UK physicist takes key fusion post

29 Nov 2007 Michael Banks
Chris Llewellyn Smith

Former CERN boss Chris Llewellyn Smith has taken up a key role in the €10bn ITER fusion experiment that is about to be built at Cadarache in the south of France. The 65-year-old theoretical physicist was voted chair of ITER council at its first meeting on 27 November.

The council has overall responsibility for the budget and organization of ITER . The project is an international collaboration between the European Union, the US, Japan, China, Russia, South Korea and India and aims to demonstrate the feasibility of fusion as an energy source.

Llewellyn Smith is currently director of the United Kingdom Atomic Energy Authority (UKAEA), which runs the UK’s fusion programme and operates the Joint European Torus (JET) in Culham, Oxfordshire.

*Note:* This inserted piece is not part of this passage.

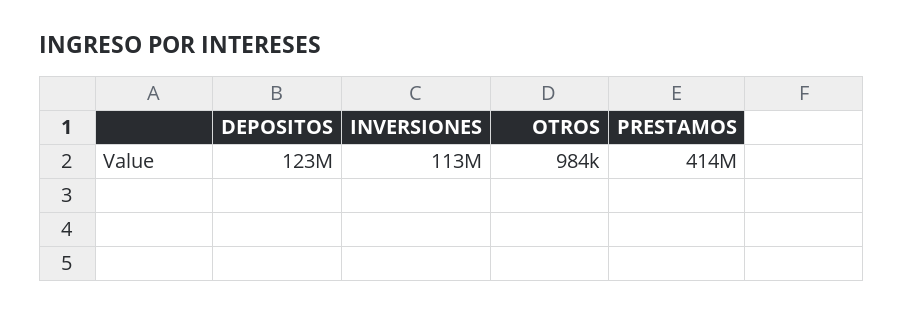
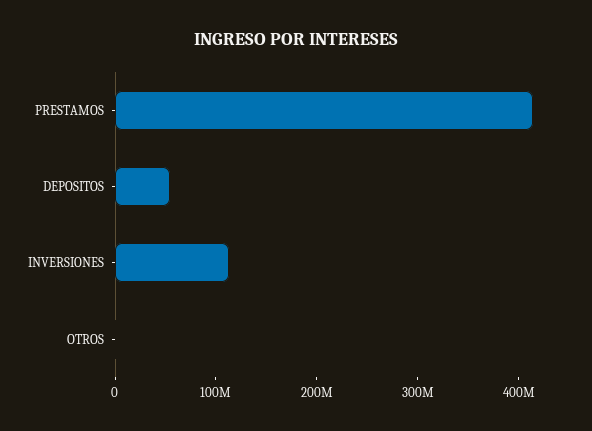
DEPOSITOS: 123000000 -> 60000000

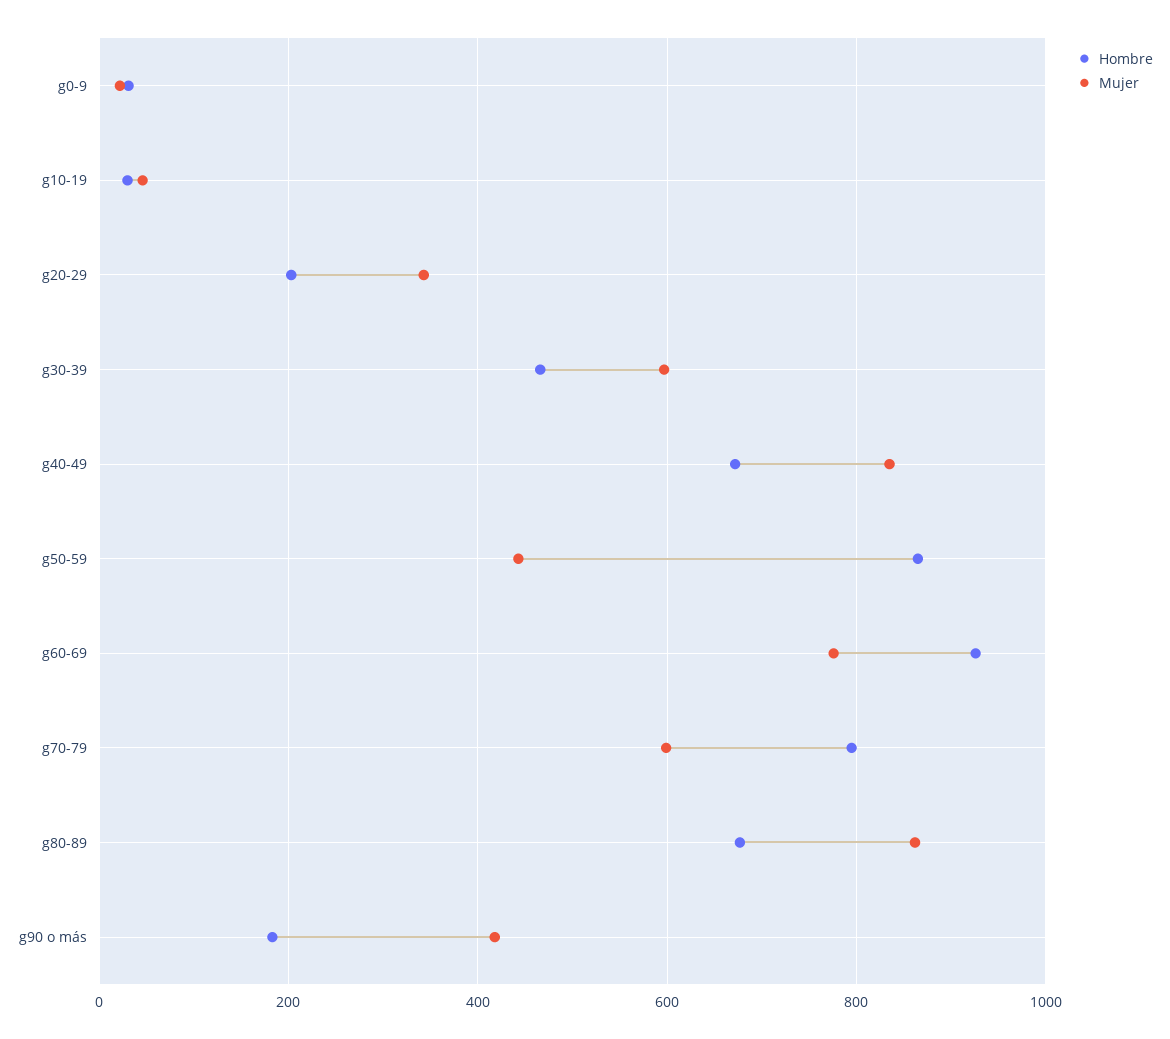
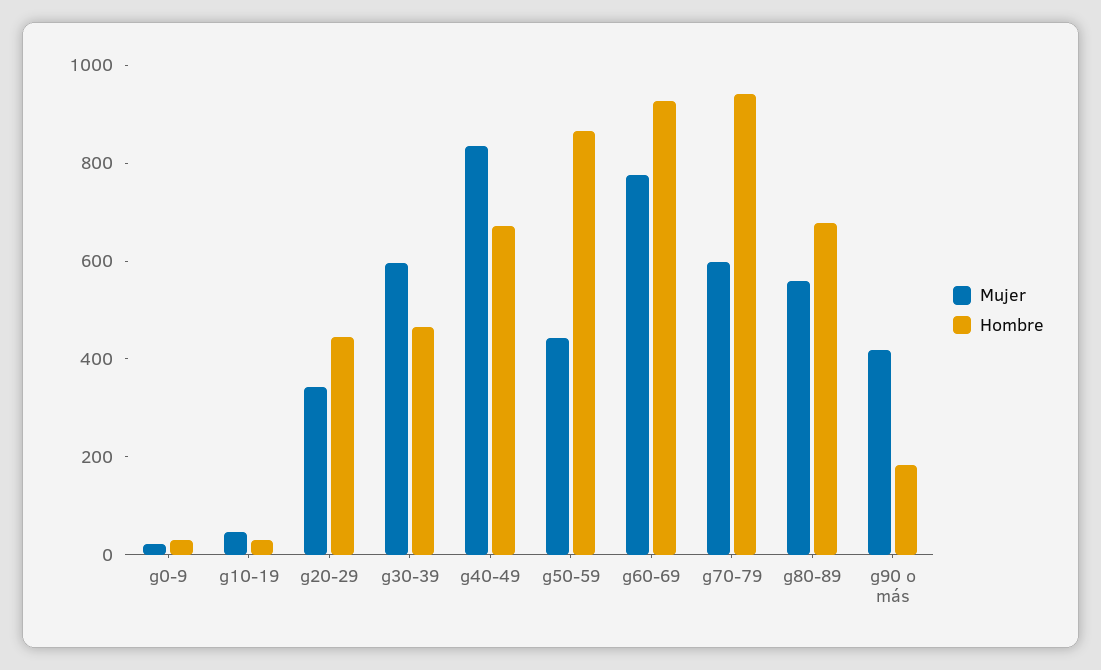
Hombre, g20-29: 200 -> 450
Hombre, g70-79: 800 -> 950
Mujer, g80-89: 860 -> 550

A long-standing advocate of an international programme to show that fusion can be used to generate electricity, Llewellyn Smith was influential in the lengthy negotiations to build ITER, which was first proposed over 20 years ago.

Before becoming director of the UKAEA in 2003, Llewellyn Smith was head of physics at Oxford University from 1987 to 1992. In 1994 he became director general at CERN for four years, before becoming president and provost of University College London from 1999 to 2002.

“My appointment as chair is a reflection of the prominent role that Europe plays in international fusion research, as we work towards a safe, clean solution for the world’s future energy needs,” he said.

Future energy needs

ITER will use powerful magnetic fields to confine a plasma of deuterium and tritium within a doughnut-shaped device known as a tokamak. The nuclei will fuse to form helium nuclei and neutrons, with the excess energy of the neutrons being converted into electricity. The facility is planned to be operating within the next 10 years.